> _TASK DETAILS_
Scan the listing beneath this sentence. Report each line with the word "średniowiecze".

> _PROVIDED DATA_
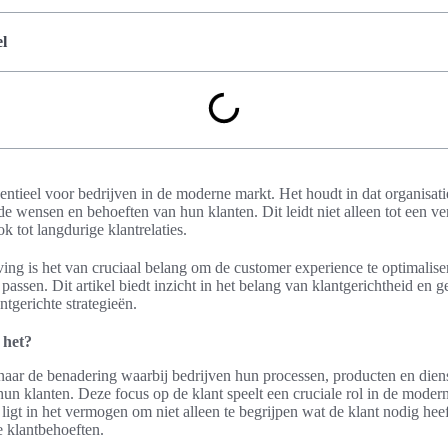
l
entieel voor bedrijven in de moderne markt. Het houdt in dat organisat
e wensen en behoeften van hun klanten. Dit leidt niet alleen tot een ve
k tot langdurige klantrelaties.
ng is het van cruciaal belang om de customer experience te optimaliser
 passen. Dit artikel biedt inzicht in het belang van klantgerichtheid en g
tgerichte strategieën.
 het?
 naar de benadering waarbij bedrijven hun processen, producten en die
un klanten. Deze focus op de klant speelt een cruciale rol in de moder
ligt in het vermogen om niet alleen te begrijpen wat de klant nodig heef
e klantbehoeften.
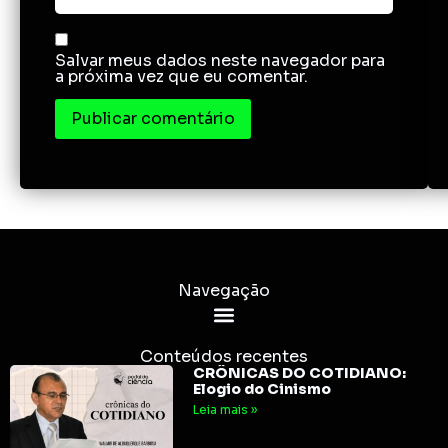
Salvar meus dados neste navegador para
a próxima vez que eu comentar.
Navegação
Conteúdos recentes
CRÔNICAS DO COTIDIANO:
Elogio do Cinismo
Leia mais »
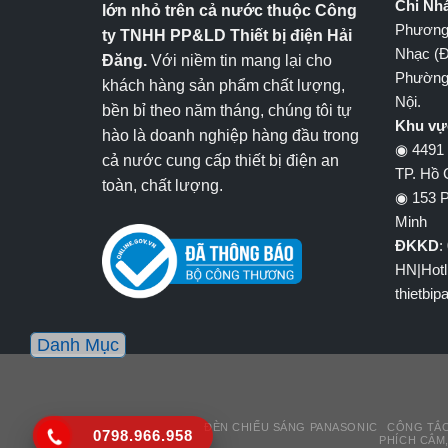
Chi Nh
lớn nhỏ trên cả nước thuộc Công
Phương
ty TNHH PP&LD Thiết bị điện Hải
Nhạc (Đ
Đăng.
Với niềm tin mang lại cho
Phường
khách hàng sản phẩm chất lượng,
Nội.
bền bỉ theo năm tháng, chúng tôi tự
Khu vự
hào là doanh nghiệp hàng đầu trong
◉ 4491 
cả nước cung cấp thiết bị điện an
TP. Hồ 
toàn, chất lượng.
◉ 153 P
Minh
ĐKKD
:
HN|Hotl
thietbi
Danh Mục
ĐÈN CHIẾU SÁNG PANASONIC
CÔNG TẮC
0798.966.958
PHÍCH CẮM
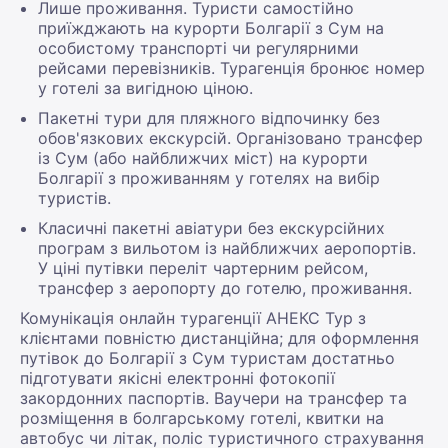
Лише проживання. Туристи самостійно
приїжджають на курорти Болгарії з Сум на
особистому транспорті чи регулярними
рейсами перевізників. Турагенція бронює номер
у готелі за вигідною ціною.
Пакетні тури для пляжного відпочинку без
обов'язкових екскурсій. Організовано трансфер
із Сум (або найближчих міст) на курорти
Болгарії з проживанням у готелях на вибір
туристів.
Класичні пакетні авіатури без екскурсійних
програм з вильотом із найближчих аеропортів.
У ціні путівки переліт чартерним рейсом,
трансфер з аеропорту до готелю, проживання.
Комунікація онлайн турагенції АНЕКС Тур з
клієнтами повністю дистанційна; для оформлення
путівок до Болгарії з Сум туристам достатньо
підготувати якісні електронні фотокопії
закордонних паспортів. Ваучери на трансфер та
розміщення в болгарському готелі, квитки на
автобус чи літак, поліс туристичного страхування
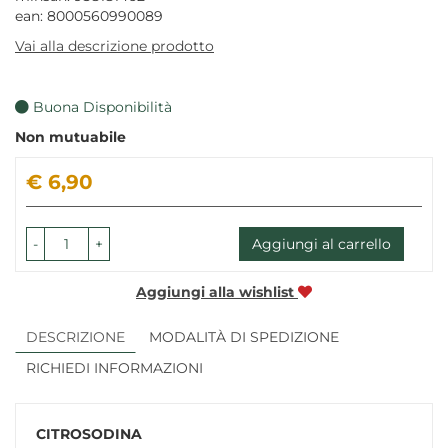
ean: 8000560990089
Vai alla descrizione prodotto
Buona Disponibilità
Non mutuabile
Prezzo
€ 6,90
-
+
Aggiungi al carrello
Aggiungi alla wishlist
DESCRIZIONE
MODALITÀ DI SPEDIZIONE
RICHIEDI INFORMAZIONI
CITROSODINA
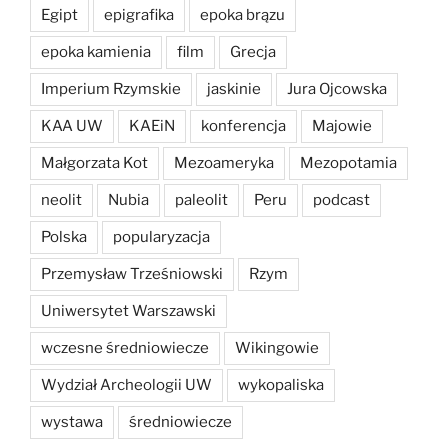
Egipt
epigrafika
epoka brązu
epoka kamienia
film
Grecja
Imperium Rzymskie
jaskinie
Jura Ojcowska
KAA UW
KAEiN
konferencja
Majowie
Małgorzata Kot
Mezoameryka
Mezopotamia
neolit
Nubia
paleolit
Peru
podcast
Polska
popularyzacja
Przemysław Trześniowski
Rzym
Uniwersytet Warszawski
wczesne średniowiecze
Wikingowie
Wydział Archeologii UW
wykopaliska
wystawa
średniowiecze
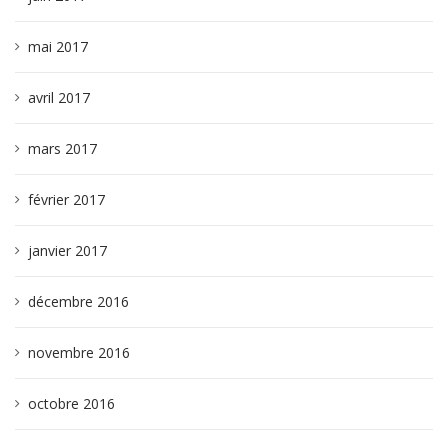
mai 2017
avril 2017
mars 2017
février 2017
janvier 2017
décembre 2016
novembre 2016
octobre 2016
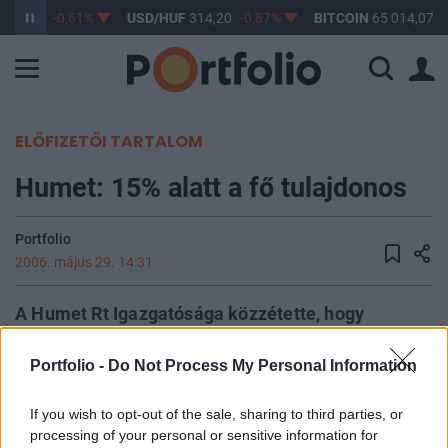
363,17
-0,61%
USD/HUF
314,20
-0,87%
BITCOIN
65 014,07
0
ELŐFIZETŐI TARTALOM
Humet: 15% alatt a fő tulajdonos
Portfolio
2006. május 29. 14:31
A Humet Rt Igazgatósága közzétette, hogy
részvényese, a "dr. Csucska Elek" Kutatási és
Fejlesztési Alapítvány a Budapesti Értéktőzsdén
Portfolio -
Do Not Process My Personal Information
szolgáltatója, a ConCorde Értékpapír Rt
If you wish to opt-out of the sale, sharing to third parties, or
igénybevételével HUMET részvényeket
processing of your personal or sensitive information for
értékesített, és ezáltal a HUMET® Rt-ban a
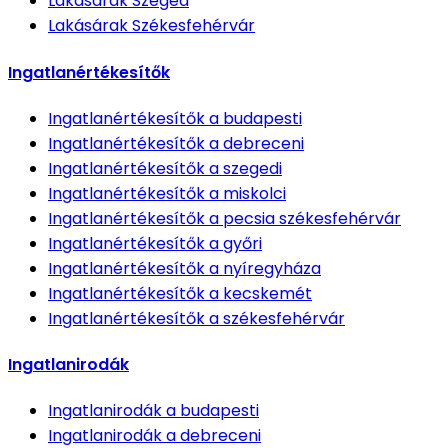
Lakásárak
Szeged
Lakásárak
Székesfehérvár
Ingatlanértékesítők
Ingatlanértékesítők
a budapesti
Ingatlanértékesítők
a debreceni
Ingatlanértékesítők
a szegedi
Ingatlanértékesítők
a miskolci
Ingatlanértékesítők
a pecsia székesfehérvár
Ingatlanértékesítők
a győri
Ingatlanértékesítők
a nyíregyháza
Ingatlanértékesítők
a kecskemét
Ingatlanértékesítők
a székesfehérvár
Ingatlanirodák
Ingatlanirodák
a budapesti
Ingatlanirodák
a debreceni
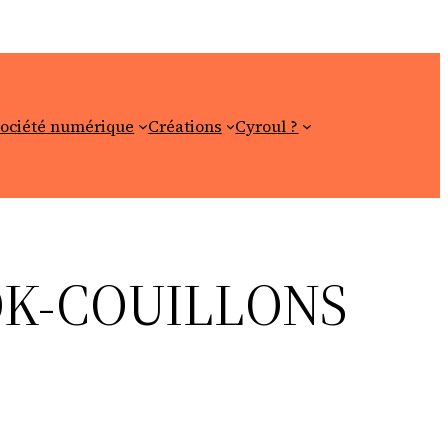
ociété numérique
Créations
Cyroul ?
OK-COUILLONS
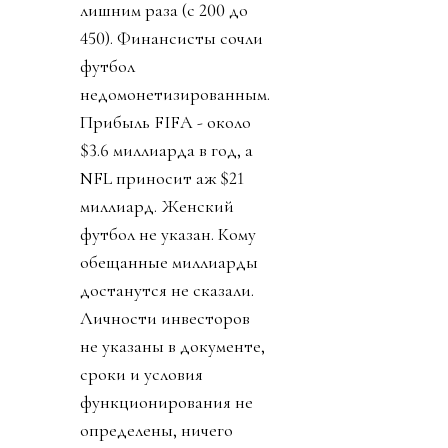
лишним раза (с 200 до
450). Финансисты сочли
футбол
недомонетизированным.
Прибыль FIFA - около
$3.6 миллиарда в год, а
NFL приносит аж $21
миллиард. Женский
футбол не указан. Кому
обещанные миллиарды
достанутся не сказали.
Личности инвесторов
не указаны в документе,
сроки и условия
функционирования не
определены, ничего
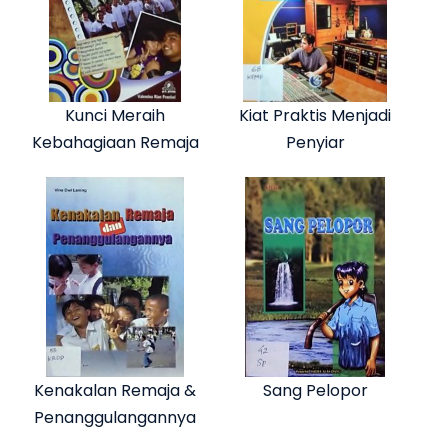
Kunci Meraih
Kiat Praktis Menjadi
Kebahagiaan Remaja
Penyiar
Kenakalan Remaja &
Sang Pelopor
Penanggulangannya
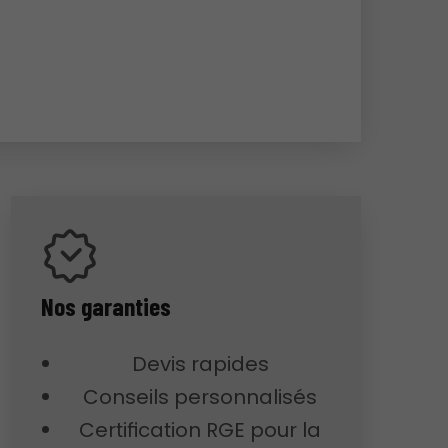
Nos garanties
Devis rapides
Conseils personnalisés
Certification RGE pour la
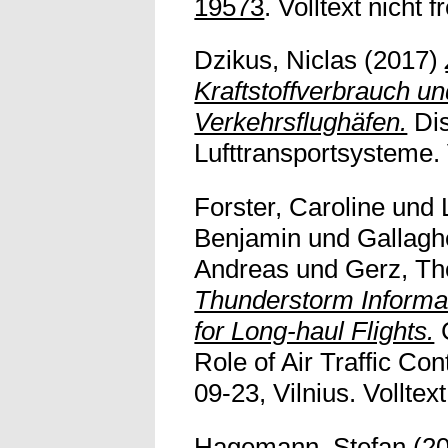
19573
. Volltext nicht fr
Dzikus, Niclas
(2017)
Kraftstoffverbrauch u
Verkehrsflughäfen.
Dis
Lufttransportsysteme. V
Forster, Caroline
und
Benjamin
und
Gallagh
Andreas
und
Gerz, T
Thunderstorm Informa
for Long-haul Flights.
C
Role of Air Traffic Co
09-23, Vilnius. Volltext
Hagemann, Stefan
(2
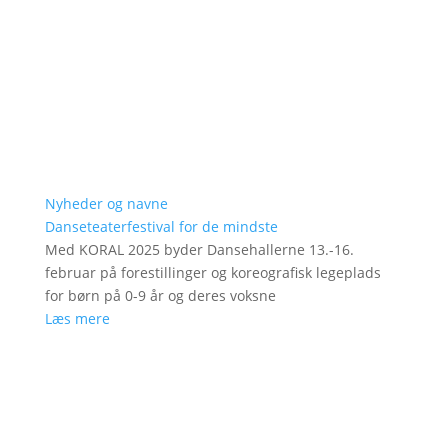
Nyheder og navne
Danseteaterfestival for de mindste
Med KORAL 2025 byder Dansehallerne 13.-16.
februar på forestillinger og koreografisk legeplads
for børn på 0-9 år og deres voksne
Læs mere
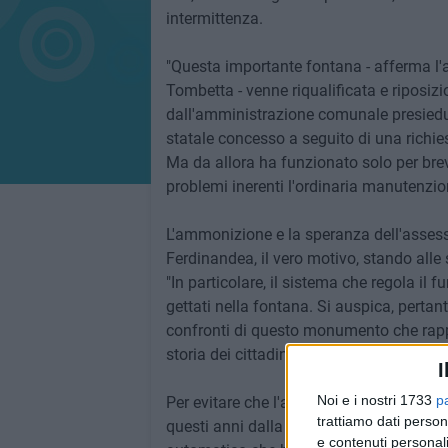
intermittenza.
"Questa importante fontana - afferma l'
Tombetta - venne riqualificata e riposizi
dall'amministrazione comunale presiedu
statale concesso a seguito di una richi
Ma da allora ha funzionato solo per brevi
problemi inerenti l'ordinaria manutenzio
L'ammonizione e la speranza dell'assesso
Ferdinandea, il vero motivo, stando alle 
"In particolare, il sistema che regola il 
gettati nella fontana. Si auspica, pertan
confronti di questo monumento che rappr
storia dei cittadini di Matera".
I
Noi e i nostri 1733
p
Per evitare che l'acqua vada al di fuori d
trattiamo dati person
questi anni dalla sua collocazione in pia
e contenuti personali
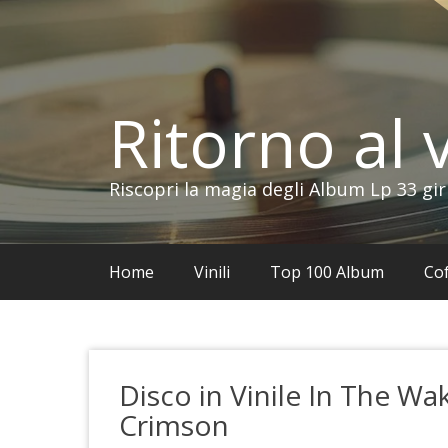
Vai
al
contenuto
Ritorno al v
Riscopri la magia degli Album Lp 33 gir
Home
Vinili
Top 100 Album
Cof
Disco in Vinile In The Wa
Crimson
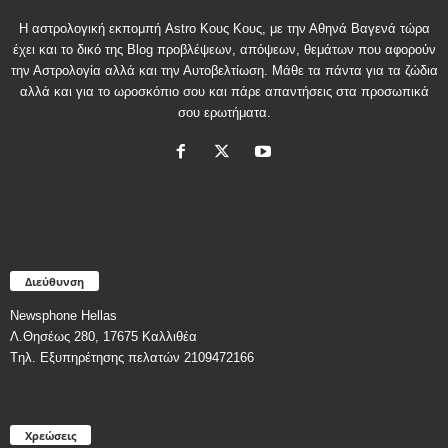
Η αστρολογική εκπομπή Astro Κους Κους, με την Αθηνά Βαγενά τώρα
έχει και το δικό της Blog προβλέψεων, απόψεων, θεμάτων που αφορούν
την Αστρολογία αλλά και την Αυτοβελτίωση. Μάθε τα πάντα για τα ζώδια
αλλά και για το ωροσκόπιο σου και πάρε απαντήσεις στα προσωπικά
σου ερωτήματα.
Διεύθυνση
Newsphone Hellas
Λ.Θησέως 280, 17675 Καλλιθέα
Tηλ. Εξυπηρέτησης πελατών 2109472166
Χρεώσεις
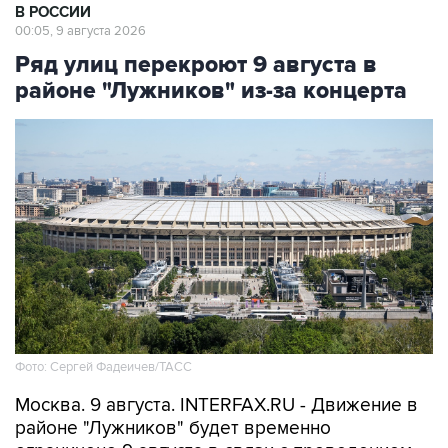
Ряд улиц перекроют 9 августа в
районе "Лужников" из-за концерта
Фото: Сергей Фадеичев/ТАСС
Москва. 9 августа. INTERFAX.RU - Движение в
районе "Лужников" будет временно
ограничено 9 августа в связи с проведением
концерта, сообщили в столичном департаменте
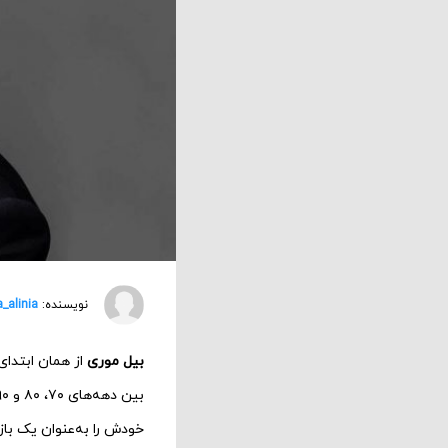
نویسنده:
a_alinia
بیل موری
از همان ابتدا
خودش را به‌عنوان یک با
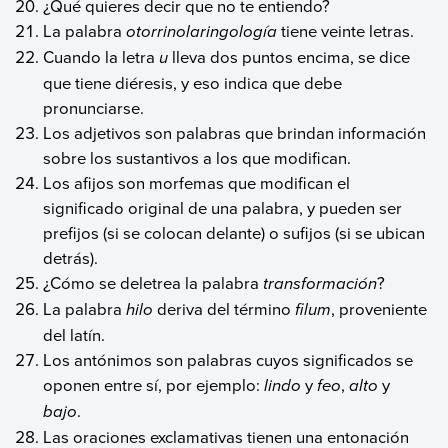
¿Qué quieres decir que no te entiendo?
La palabra
otorrinolaringología
tiene veinte letras.
Cuando la letra
u
lleva dos puntos encima, se dice
que tiene diéresis, y eso indica que debe
pronunciarse.
Los adjetivos son palabras que brindan información
sobre los sustantivos a los que modifican.
Los afijos son morfemas que modifican el
significado original de una palabra, y pueden ser
prefijos (si se colocan delante) o sufijos (si se ubican
detrás).
¿Cómo se deletrea la palabra
transformación
?
La palabra
hilo
deriva del término
filum
, proveniente
del latín.
Los antónimos son palabras cuyos significados se
oponen entre sí, por ejemplo:
lindo
y
feo
,
alto
y
bajo
.
Las oraciones exclamativas tienen una entonación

> _ANSWER SPACE_
wczesne średniowiecze
średniowiecze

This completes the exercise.